§ Excerpt provided:

He returned to the Jagiellonian University only after Stalin’s death and the – relative! – liberalization in the People’s Republic of Poland in 1956. This was the time of harvest: he published works that he had kept in a drawer, received from the Communist authorities, during the so-called “thaw” in 1957, the Order of Polonia Restituta, set off on lecture tours, and his works were translated. Finally, he was accepted as the member of the most serious foreign philosophical associations (the American Aesthetic Society, Société Française de l’Esthétique Internationale, Phenomenological Society), but on a daily basis he was participating at the meetings of the Committee on the History of Literature of the Polish Academy of Sciences, the Polish Philosophical Society and the Association of Art Historians. The breadth of the horizon of his interests is evidenced by his participation in discussions at the sessions of the Polish Mathematical Society as well as the Mental Health Association. Considering perception disorders as an epistemologist, he visited psychiatric clinics in Krakow, and engaged with the then leading Polish psychiatrist Antoni Kępiński.
The authorities’ grace did not last long. In 1962, the Polish United Workers’ Party’s University Committee at the Jagiellonian University recognized that “there are two tasks facing the party organization: the liquidation of the idealistic philosophy, whose leader is Prof. Ingarden, and the stabilization and development of the Marxist philosophy” (this quote comes from documents researched by Ryszard Terlecki, the author of the monograph on the Jagiellonian University after 1945). Thus it was stabilized and liquidated. A year later, Roman Ingarden was forced to retire early. This did not stop him from writing. He also received the most important award from the Polish political emigration (the A. Jurzykowski Foundation Award in New York, 1966) and the prestigious Gottfried von Herder Preis (1968). He died, as already mentioned, in 1970.
He was a passionate philosopher – and he worked constantly. „Another meeting took place on the train from Warsaw to Krakow. When I got into the dining car, I saw Ingarden sitting with Wolter [Prof. Władysław Wolter of Jagiellonian University, and criminal lawyer – editor’s note]. (…) Ingarden invited me to sit down. (…) I was a witness of how both professors discussed negative states of things. Ingarden rejected it, which Wolter was in favor of because of his theory that omission is not causal,” recalled Jan Woleński. One needs to know the unfortunate condition of Polish railways in the 1960s to understand that this discussion of negative states of things, held at a wobbly table, over a plate of herring of “second freshness”, on a stained tablecloth, was – despite Roman Ingarden’s great fidelity to phenomenology – also evidence of his stoicism.

§ Extracted records:
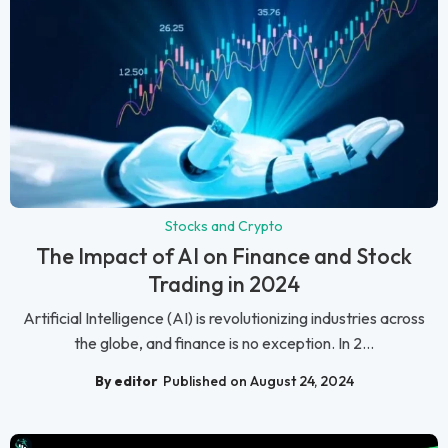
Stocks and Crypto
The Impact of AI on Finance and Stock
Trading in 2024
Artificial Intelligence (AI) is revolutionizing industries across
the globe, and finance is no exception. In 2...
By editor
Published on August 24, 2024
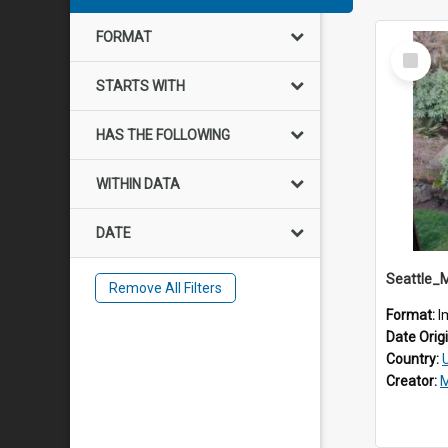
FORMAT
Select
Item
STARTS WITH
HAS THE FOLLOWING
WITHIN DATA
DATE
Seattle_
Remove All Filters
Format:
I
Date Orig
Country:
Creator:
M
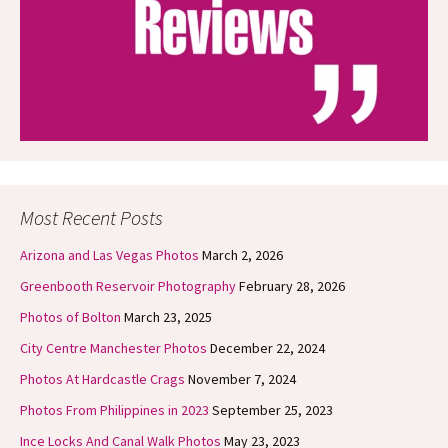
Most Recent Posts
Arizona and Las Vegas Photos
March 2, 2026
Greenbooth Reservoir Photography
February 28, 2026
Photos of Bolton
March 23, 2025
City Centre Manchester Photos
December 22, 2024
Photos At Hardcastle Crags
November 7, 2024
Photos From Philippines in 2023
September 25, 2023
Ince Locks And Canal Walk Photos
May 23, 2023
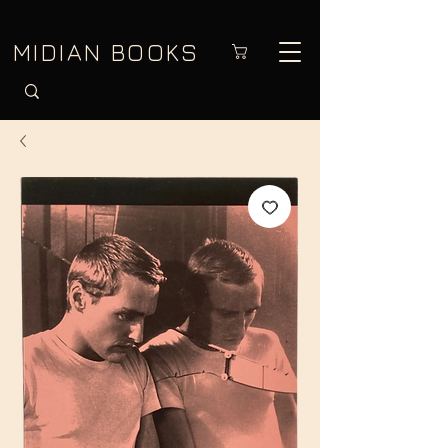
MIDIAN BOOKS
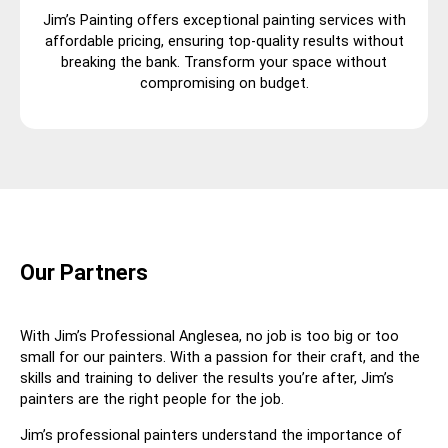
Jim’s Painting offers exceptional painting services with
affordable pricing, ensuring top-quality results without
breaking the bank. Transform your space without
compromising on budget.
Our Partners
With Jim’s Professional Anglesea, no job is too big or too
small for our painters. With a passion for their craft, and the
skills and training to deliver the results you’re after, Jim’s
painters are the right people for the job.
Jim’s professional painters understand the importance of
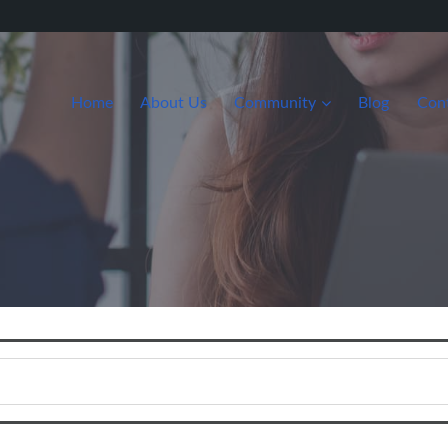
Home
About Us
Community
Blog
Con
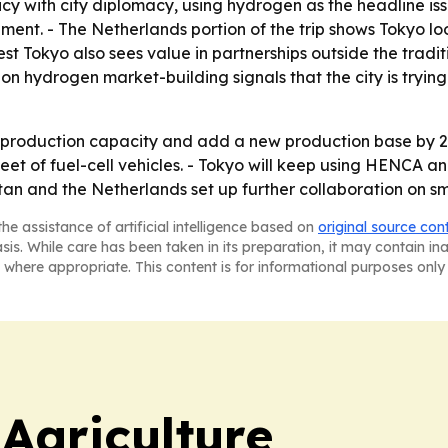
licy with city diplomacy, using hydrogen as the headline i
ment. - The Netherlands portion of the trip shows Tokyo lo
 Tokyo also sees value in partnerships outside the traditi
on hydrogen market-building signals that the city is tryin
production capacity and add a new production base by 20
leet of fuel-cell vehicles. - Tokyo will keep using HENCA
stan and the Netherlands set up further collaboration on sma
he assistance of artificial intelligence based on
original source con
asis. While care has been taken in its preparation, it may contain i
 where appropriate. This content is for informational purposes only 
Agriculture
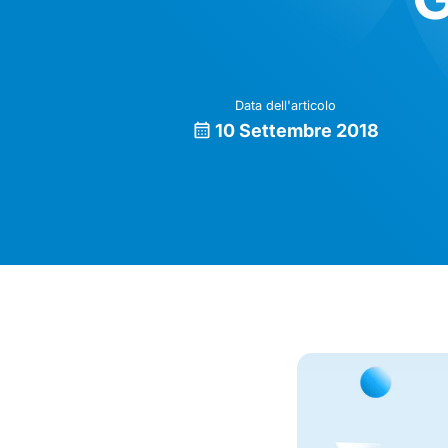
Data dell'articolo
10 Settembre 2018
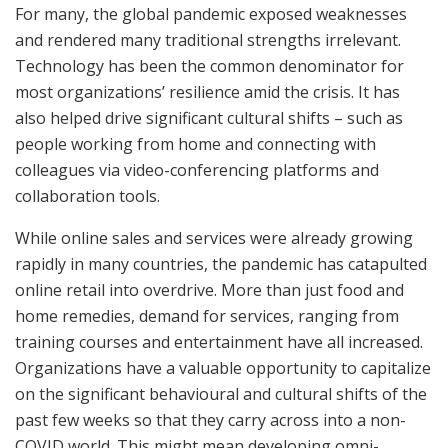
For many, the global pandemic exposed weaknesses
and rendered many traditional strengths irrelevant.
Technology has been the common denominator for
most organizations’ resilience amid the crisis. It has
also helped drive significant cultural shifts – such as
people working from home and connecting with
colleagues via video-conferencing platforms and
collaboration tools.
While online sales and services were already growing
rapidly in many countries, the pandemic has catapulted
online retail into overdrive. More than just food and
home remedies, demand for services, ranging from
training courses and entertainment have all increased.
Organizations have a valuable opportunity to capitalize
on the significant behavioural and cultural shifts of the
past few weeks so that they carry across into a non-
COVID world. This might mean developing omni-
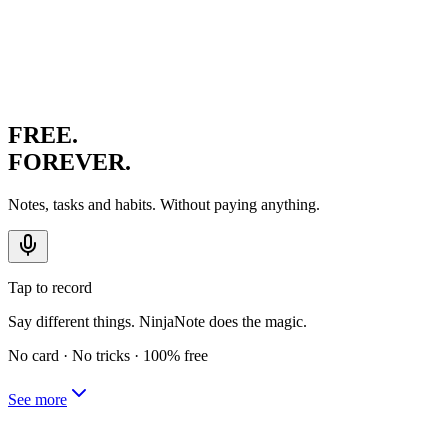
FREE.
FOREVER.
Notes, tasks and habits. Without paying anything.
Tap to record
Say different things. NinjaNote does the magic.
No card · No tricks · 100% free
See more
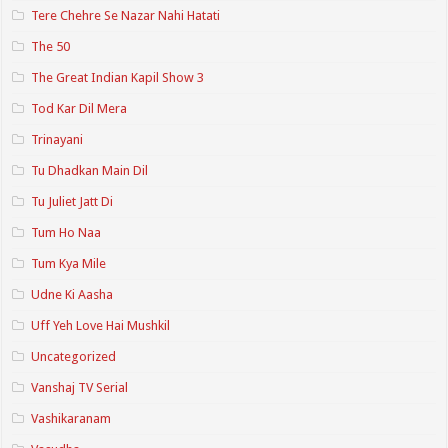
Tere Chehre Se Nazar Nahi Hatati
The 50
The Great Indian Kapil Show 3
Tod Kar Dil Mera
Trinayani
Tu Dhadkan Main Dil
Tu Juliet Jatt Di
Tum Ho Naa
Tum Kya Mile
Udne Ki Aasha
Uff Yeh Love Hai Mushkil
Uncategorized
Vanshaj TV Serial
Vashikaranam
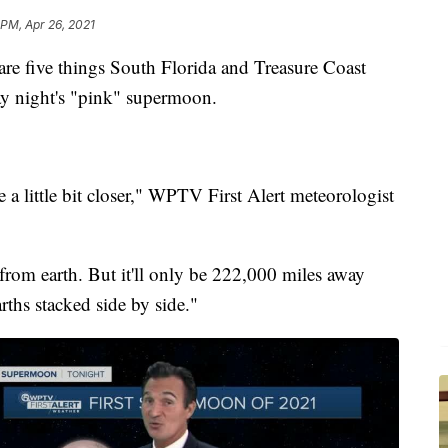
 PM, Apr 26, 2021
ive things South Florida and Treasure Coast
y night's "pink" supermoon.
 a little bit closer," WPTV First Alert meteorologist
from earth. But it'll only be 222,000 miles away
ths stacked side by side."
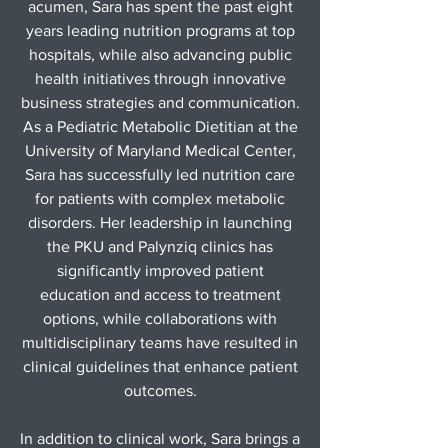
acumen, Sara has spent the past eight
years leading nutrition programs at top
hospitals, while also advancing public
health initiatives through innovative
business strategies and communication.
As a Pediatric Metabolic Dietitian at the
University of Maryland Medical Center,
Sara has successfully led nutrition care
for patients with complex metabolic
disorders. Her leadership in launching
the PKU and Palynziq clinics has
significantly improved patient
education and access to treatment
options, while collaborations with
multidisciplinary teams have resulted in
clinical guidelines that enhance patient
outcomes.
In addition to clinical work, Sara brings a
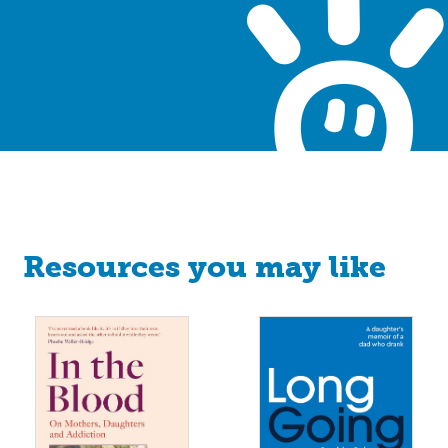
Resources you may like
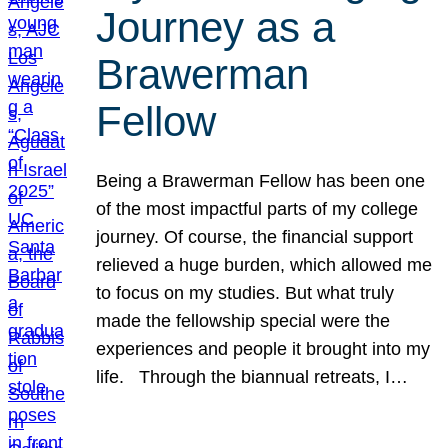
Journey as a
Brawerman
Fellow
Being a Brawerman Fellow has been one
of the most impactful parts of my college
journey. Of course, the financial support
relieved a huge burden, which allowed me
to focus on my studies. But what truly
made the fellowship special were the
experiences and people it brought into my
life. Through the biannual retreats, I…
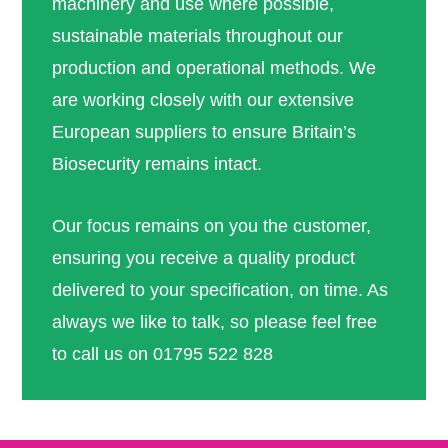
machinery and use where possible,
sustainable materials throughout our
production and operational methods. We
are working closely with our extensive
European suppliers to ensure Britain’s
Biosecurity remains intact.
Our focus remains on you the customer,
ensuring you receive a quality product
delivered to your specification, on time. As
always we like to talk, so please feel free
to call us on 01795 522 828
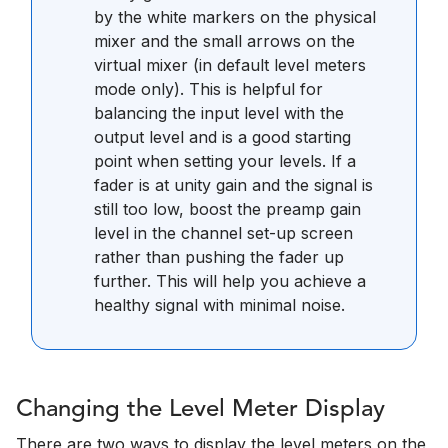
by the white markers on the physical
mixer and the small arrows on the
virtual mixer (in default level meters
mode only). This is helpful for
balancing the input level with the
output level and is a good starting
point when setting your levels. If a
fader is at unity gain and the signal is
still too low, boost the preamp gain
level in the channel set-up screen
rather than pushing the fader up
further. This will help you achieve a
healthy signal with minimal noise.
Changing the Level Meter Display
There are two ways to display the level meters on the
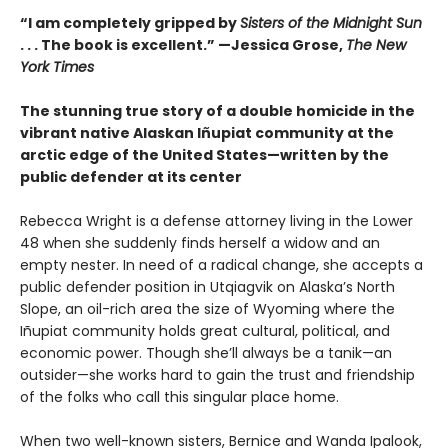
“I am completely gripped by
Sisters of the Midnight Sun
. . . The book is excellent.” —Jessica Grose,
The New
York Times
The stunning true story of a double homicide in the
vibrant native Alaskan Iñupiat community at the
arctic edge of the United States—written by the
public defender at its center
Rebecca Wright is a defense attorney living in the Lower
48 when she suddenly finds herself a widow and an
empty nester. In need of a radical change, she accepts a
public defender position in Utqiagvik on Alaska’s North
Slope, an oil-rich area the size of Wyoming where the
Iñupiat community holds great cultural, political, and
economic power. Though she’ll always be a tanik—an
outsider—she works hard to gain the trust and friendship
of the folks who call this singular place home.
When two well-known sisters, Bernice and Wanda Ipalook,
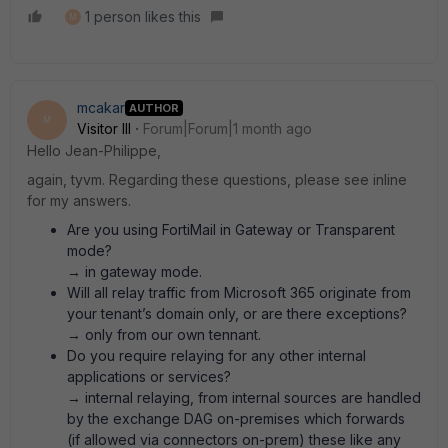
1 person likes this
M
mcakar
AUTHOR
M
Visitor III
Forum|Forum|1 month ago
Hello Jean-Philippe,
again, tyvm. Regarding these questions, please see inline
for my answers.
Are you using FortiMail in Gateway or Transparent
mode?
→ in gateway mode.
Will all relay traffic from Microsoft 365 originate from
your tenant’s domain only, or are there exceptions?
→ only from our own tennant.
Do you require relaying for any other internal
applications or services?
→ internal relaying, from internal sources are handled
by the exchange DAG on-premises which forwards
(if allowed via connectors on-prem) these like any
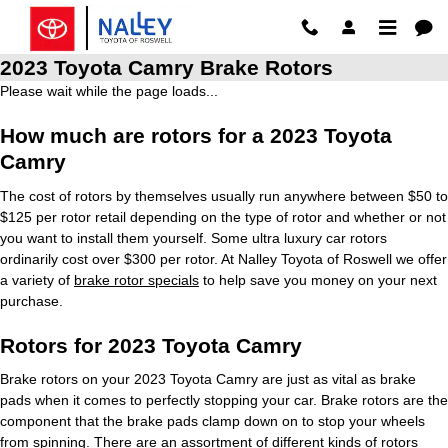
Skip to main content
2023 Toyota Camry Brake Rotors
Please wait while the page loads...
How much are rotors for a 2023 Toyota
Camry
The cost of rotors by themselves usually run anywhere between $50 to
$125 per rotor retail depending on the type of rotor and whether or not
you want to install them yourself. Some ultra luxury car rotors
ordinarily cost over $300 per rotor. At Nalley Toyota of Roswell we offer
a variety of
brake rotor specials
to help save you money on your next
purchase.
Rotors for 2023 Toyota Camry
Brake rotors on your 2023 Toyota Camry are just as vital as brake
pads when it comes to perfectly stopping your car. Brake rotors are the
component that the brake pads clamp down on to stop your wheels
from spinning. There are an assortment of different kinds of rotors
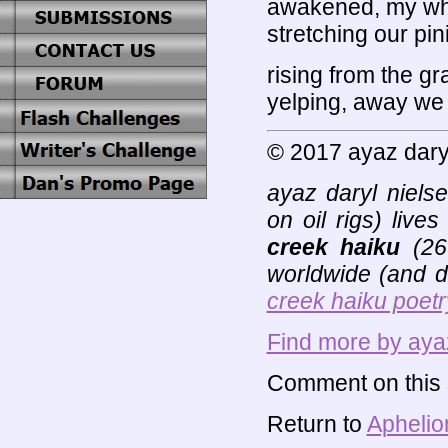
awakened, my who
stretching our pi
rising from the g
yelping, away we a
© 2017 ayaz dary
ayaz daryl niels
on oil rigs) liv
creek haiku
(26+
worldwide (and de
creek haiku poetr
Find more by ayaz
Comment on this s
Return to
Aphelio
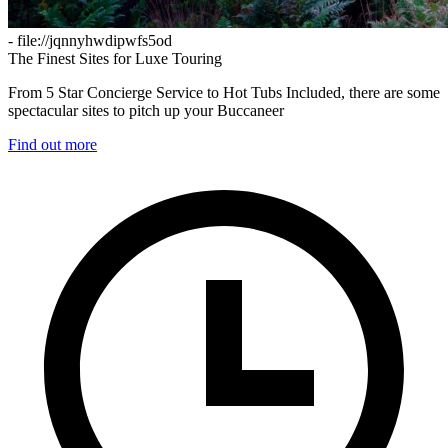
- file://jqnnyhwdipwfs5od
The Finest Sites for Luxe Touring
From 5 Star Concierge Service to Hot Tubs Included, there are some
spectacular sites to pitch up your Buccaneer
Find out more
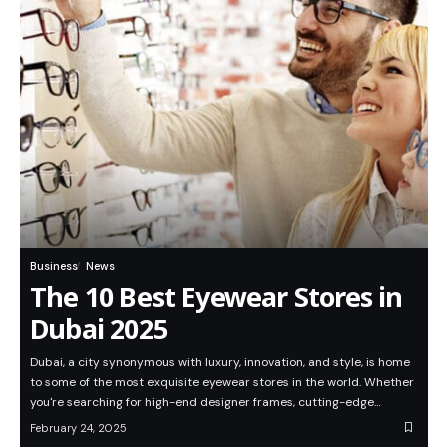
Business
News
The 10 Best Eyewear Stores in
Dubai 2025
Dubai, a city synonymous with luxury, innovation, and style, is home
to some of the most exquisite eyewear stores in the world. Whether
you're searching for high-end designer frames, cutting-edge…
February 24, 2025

§ Exercise A: In the passage about Roman Ingarden, what prize did he receive in 1968?
§ Exercise B: Write out the part of the passage about Roman Ingarden that begins at the words "He was a passionate" and stops after "of his stoicism.".
Draw only on the passage about Roman Ingarden, not on the records.

§ Task answer A: The Gottfried von Herder Preis.

§ Task answer B:
He was a passionate philosopher – and he worked constantly. „Another meeting took place on the train from Warsaw to Krakow. When I got into the dining car, I saw Ingarden sitting with Wolter [Prof. Władysław Wolter of Jagiellonian University, and criminal lawyer – editor’s note]. (…) Ingarden invited me to sit down. (…) I was a witness of how both professors discussed negative states of things. Ingarden rejected it, which Wolter was in favor of because of his theory that omission is not causal,” recalled Jan Woleński. One needs to know the unfortunate condition of Polish railways in the 1960s to understand that this discussion of negative states of things, held at a wobbly table, over a plate of herring of “second freshness”, on a stained tablecloth, was – despite Roman Ingarden’s great fidelity to phenomenology – also evidence of his stoicism.